── Material to process ──

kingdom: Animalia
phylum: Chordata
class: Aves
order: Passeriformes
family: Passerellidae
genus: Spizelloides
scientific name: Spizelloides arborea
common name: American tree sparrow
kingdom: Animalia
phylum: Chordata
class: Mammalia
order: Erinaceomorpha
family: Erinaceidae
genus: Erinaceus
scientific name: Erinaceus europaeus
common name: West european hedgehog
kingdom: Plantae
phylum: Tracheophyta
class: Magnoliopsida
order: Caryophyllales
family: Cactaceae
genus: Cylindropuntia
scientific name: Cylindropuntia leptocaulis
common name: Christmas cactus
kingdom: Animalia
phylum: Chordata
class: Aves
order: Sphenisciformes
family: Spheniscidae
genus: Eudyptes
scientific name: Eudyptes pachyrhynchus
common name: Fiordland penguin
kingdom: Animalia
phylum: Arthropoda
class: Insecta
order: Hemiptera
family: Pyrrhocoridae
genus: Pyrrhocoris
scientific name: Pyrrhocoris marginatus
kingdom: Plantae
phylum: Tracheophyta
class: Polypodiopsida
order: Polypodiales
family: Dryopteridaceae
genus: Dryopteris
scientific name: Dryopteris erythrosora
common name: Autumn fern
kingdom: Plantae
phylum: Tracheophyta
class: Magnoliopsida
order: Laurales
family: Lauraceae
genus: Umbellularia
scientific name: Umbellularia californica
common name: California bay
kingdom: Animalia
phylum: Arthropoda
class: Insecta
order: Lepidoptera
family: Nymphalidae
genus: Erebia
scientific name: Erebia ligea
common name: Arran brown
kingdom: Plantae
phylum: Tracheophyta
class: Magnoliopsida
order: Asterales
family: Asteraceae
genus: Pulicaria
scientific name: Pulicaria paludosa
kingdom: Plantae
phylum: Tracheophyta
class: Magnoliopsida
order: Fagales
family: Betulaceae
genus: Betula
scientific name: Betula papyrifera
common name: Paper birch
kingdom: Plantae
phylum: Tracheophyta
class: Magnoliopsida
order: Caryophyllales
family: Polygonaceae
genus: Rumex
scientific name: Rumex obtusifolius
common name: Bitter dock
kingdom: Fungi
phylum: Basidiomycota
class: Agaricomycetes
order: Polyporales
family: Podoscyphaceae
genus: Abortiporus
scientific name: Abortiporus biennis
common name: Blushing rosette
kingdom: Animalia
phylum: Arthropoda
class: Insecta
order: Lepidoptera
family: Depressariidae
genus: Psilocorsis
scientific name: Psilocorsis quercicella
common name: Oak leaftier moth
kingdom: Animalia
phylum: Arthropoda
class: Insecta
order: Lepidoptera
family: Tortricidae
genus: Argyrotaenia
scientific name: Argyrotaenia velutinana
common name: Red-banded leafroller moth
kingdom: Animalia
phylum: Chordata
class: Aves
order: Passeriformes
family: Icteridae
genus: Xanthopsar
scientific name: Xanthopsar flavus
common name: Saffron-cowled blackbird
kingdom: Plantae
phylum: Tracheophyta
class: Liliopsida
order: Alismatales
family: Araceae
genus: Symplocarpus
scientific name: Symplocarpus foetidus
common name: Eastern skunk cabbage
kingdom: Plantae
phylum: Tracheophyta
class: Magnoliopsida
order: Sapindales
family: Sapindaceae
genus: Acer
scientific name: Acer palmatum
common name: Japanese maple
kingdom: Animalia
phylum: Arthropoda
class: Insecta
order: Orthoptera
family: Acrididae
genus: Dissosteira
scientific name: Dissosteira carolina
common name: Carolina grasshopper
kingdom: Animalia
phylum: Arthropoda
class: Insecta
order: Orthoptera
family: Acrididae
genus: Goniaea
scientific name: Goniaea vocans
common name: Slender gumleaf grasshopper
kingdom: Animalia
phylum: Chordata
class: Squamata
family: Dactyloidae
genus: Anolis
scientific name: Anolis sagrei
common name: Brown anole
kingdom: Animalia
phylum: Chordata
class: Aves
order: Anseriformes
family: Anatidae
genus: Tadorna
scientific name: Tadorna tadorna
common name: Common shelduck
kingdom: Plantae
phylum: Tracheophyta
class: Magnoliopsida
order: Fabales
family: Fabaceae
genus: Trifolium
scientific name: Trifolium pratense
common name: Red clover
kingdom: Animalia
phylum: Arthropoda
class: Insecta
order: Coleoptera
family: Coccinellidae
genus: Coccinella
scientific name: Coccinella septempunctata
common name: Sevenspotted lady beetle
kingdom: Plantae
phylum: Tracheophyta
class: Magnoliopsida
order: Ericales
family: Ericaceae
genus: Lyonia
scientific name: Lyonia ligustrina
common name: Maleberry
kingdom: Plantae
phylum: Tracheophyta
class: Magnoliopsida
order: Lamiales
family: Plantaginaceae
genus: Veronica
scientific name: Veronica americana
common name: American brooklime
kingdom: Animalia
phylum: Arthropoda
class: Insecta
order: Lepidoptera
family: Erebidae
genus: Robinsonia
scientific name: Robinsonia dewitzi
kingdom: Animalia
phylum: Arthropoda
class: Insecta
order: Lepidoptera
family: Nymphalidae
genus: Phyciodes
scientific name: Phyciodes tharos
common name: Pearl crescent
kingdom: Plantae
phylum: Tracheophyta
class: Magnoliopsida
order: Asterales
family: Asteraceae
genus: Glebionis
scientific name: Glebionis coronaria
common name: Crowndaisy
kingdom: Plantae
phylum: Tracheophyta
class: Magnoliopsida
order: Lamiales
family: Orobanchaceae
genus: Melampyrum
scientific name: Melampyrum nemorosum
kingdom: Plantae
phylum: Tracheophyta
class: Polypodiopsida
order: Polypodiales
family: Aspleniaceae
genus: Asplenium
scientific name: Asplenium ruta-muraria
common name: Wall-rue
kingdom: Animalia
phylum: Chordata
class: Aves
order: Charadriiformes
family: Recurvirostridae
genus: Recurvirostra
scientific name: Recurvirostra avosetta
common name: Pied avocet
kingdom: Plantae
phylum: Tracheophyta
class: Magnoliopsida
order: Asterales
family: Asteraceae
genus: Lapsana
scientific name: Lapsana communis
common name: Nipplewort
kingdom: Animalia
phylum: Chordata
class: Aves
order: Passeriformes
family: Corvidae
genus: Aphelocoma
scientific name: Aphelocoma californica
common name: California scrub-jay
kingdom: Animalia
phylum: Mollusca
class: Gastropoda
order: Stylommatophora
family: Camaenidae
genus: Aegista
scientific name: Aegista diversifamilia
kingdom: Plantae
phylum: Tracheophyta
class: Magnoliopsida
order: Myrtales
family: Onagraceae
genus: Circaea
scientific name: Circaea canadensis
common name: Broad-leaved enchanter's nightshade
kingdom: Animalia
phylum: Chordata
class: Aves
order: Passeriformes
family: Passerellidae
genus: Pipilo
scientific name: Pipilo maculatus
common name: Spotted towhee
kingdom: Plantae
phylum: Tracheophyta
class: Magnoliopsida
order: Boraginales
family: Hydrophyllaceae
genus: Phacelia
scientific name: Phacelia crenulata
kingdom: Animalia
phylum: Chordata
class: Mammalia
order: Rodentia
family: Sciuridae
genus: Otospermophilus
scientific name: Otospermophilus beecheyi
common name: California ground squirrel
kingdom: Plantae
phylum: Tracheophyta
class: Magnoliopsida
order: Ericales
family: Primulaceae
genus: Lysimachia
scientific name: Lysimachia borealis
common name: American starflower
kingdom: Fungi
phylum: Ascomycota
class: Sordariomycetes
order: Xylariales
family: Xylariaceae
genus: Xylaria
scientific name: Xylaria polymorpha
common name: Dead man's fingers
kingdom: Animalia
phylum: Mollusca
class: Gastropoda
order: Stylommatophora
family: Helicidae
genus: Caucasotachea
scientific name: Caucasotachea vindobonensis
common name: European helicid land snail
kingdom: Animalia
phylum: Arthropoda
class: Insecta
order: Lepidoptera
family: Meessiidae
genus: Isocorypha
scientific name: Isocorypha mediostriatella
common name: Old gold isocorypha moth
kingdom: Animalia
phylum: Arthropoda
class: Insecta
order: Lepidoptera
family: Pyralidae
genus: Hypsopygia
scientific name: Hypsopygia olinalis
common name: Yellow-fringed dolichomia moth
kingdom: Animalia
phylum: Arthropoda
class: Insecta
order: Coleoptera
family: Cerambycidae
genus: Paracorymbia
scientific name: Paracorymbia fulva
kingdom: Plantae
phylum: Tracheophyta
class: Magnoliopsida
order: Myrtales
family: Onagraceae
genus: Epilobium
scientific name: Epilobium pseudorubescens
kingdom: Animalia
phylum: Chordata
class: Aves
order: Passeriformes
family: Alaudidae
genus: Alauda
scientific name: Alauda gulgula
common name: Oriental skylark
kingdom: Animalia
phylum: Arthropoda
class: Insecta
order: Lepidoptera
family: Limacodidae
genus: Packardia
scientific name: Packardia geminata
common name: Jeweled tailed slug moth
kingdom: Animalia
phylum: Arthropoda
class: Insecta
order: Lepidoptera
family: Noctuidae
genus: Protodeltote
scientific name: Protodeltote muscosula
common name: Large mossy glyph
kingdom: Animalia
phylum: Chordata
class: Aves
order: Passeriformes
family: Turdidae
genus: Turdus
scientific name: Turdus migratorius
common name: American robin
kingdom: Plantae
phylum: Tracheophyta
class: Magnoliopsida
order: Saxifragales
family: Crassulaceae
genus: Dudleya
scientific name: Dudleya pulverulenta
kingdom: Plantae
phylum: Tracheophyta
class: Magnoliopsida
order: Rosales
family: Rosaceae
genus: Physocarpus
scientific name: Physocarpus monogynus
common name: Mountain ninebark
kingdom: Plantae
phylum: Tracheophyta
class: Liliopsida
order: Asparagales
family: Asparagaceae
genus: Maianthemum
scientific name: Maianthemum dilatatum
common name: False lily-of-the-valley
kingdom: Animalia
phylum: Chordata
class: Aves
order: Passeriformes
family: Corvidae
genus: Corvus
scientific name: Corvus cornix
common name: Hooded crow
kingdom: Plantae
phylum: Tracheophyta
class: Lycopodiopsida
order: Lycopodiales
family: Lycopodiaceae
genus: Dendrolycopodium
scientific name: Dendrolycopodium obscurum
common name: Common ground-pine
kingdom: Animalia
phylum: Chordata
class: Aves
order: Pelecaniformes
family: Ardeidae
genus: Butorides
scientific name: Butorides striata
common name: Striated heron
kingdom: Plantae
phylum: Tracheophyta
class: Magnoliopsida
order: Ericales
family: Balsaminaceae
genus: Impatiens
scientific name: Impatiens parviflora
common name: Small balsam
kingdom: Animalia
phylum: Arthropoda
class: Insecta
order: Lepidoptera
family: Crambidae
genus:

───

Rewrite the data from its first line through the line containing "common name: Blushing rosette", replacing "common name" with "vernacular name" and leaving everything else unchanged.

### Response
kingdom: Animalia
phylum: Chordata
class: Aves
order: Passeriformes
family: Passerellidae
genus: Spizelloides
scientific name: Spizelloides arborea
vernacular name: American tree sparrow
kingdom: Animalia
phylum: Chordata
class: Mammalia
order: Erinaceomorpha
family: Erinaceidae
genus: Erinaceus
scientific name: Erinaceus europaeus
vernacular name: West european hedgehog
kingdom: Plantae
phylum: Tracheophyta
class: Magnoliopsida
order: Caryophyllales
family: Cactaceae
genus: Cylindropuntia
scientific name: Cylindropuntia leptocaulis
vernacular name: Christmas cactus
kingdom: Animalia
phylum: Chordata
class: Aves
order: Sphenisciformes
family: Spheniscidae
genus: Eudyptes
scientific name: Eudyptes pachyrhynchus
vernacular name: Fiordland penguin
kingdom: Animalia
phylum: Arthropoda
class: Insecta
order: Hemiptera
family: Pyrrhocoridae
genus: Pyrrhocoris
scientific name: Pyrrhocoris marginatus
kingdom: Plantae
phylum: Tracheophyta
class: Polypodiopsida
order: Polypodiales
family: Dryopteridaceae
genus: Dryopteris
scientific name: Dryopteris erythrosora
vernacular name: Autumn fern
kingdom: Plantae
phylum: Tracheophyta
class: Magnoliopsida
order: Laurales
family: Lauraceae
genus: Umbellularia
scientific name: Umbellularia californica
vernacular name: California bay
kingdom: Animalia
phylum: Arthropoda
class: Insecta
order: Lepidoptera
family: Nymphalidae
genus: Erebia
scientific name: Erebia ligea
vernacular name: Arran brown
kingdom: Plantae
phylum: Tracheophyta
class: Magnoliopsida
order: Asterales
family: Asteraceae
genus: Pulicaria
scientific name: Pulicaria paludosa
kingdom: Plantae
phylum: Tracheophyta
class: Magnoliopsida
order: Fagales
family: Betulaceae
genus: Betula
scientific name: Betula papyrifera
vernacular name: Paper birch
kingdom: Plantae
phylum: Tracheophyta
class: Magnoliopsida
order: Caryophyllales
family: Polygonaceae
genus: Rumex
scientific name: Rumex obtusifolius
vernacular name: Bitter dock
kingdom: Fungi
phylum: Basidiomycota
class: Agaricomycetes
order: Polyporales
family: Podoscyphaceae
genus: Abortiporus
scientific name: Abortiporus biennis
vernacular name: Blushing rosette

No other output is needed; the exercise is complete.